Syros (îles des Cyclades)

Louvre-Lens

De marbre

Je suis là depuis que le monde est monde, depuis que le vent souffle sur les pierres. Je sais tout mais je ne dis rien. Je sais les guerres et les tempêtes, ceux que la mort oublie et ceux qu’elle n’oublie pas. Je sais les naissances et les larmes, le rire des petits et les peurs des grands. Je sais le silence de la nuit et ses soupirs aussi. Je sais qui je suis mais eux ne le savent pas.
On m’a beaucoup déplacée, souvent cachée et un peu abîmée. On m’a raconté mille récits et récité mille prières. Les hommes me parlent, les femmes me touchent, seuls les enfants affrontent mon regard. On m’a beaucoup caressée, souvent négligée et un peu malmenée. On m’a donné un nom puis un autre, avant de les oublier tous. Certains entendent ma voix, d’autres savourent mon silence. Un seul regard vers moi suffit à tisser le lien entre nous. Allez en paix, je suis la gardienne du temps, celle qui écoute le vent.
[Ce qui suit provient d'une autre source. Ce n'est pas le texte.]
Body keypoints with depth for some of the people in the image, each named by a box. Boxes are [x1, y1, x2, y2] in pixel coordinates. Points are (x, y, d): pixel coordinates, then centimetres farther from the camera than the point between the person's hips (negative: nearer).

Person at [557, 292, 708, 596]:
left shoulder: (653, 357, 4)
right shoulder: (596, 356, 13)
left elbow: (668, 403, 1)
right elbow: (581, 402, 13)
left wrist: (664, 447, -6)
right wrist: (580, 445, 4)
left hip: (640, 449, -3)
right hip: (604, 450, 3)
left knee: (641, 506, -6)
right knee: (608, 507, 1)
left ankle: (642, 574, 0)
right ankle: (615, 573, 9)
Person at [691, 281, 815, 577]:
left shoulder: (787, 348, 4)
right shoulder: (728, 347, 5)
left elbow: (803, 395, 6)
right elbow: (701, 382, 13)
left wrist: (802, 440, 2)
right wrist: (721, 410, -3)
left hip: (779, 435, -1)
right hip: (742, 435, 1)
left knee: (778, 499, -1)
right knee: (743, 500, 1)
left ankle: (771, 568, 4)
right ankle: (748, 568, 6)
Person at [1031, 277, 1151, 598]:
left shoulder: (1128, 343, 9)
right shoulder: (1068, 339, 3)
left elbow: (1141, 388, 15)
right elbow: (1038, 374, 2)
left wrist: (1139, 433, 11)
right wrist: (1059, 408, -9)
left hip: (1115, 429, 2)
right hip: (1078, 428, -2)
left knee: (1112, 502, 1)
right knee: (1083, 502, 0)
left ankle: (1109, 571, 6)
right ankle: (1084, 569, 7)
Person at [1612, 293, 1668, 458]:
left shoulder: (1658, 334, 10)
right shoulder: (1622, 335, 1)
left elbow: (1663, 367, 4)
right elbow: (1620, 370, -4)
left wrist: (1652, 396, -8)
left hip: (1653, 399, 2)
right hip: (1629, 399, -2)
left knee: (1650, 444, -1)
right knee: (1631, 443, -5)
Matsumoto / Sawada / Tanaka

Kunizo Matsumoto
Shinichi Sawada
Noriko Tanaka

Magnitude 12

Je suis le sismographe du monde. Je ressens les vibrations de tous les êtres, du souffle de la panthère au frémissement de sa proie, le vent frais qui se lève et la vague qui s’échoue, le bruit des larmes et celui des caresses. Chaque insecte crisse en moi, j’entends chaque bourgeon qui se déplie. Je perçois l’air déplacé par chaque oiseau et l’eau fendue par chaque baleine. Les hommes aussi me crient leurs pensées. Tout m’est donné. Même les fantômes.
J’ai longtemps vécu dans le vacarme et la confusion. De ce chaos informe, je ne savais que faire alors mon corps a pris le chemin de la démesure et j’ai erré longtemps dans le labyrinthe de la folie. Pour en sortir, il m’a fallu aller au-delà de la cohérence. Les mots ne suffisaient pas, seuls les gestes pouvaient donner forme à cette manne, traduire ce magma. Par ma main, les tremblements du monde sont devenus traces, traits, lignes, points par points. J’ai recueilli ce que me disaient les êtres sur du papier et du carton, avec de l’encre et de la craie, j’ai modelé de la terre à leur effigie et j’ai brodé leurs cris sur des tissus doux.
À mesure que je remplis mes tableaux, les hurlements s’atténuent. Rassurés, les êtres murmurent maintenant. Le calme est revenu. Je sais qu’il me faudra durant toute mon existence déposer quelque part ce que me dit le monde. Je le sais, c’est mon métier. Je suis sismographe.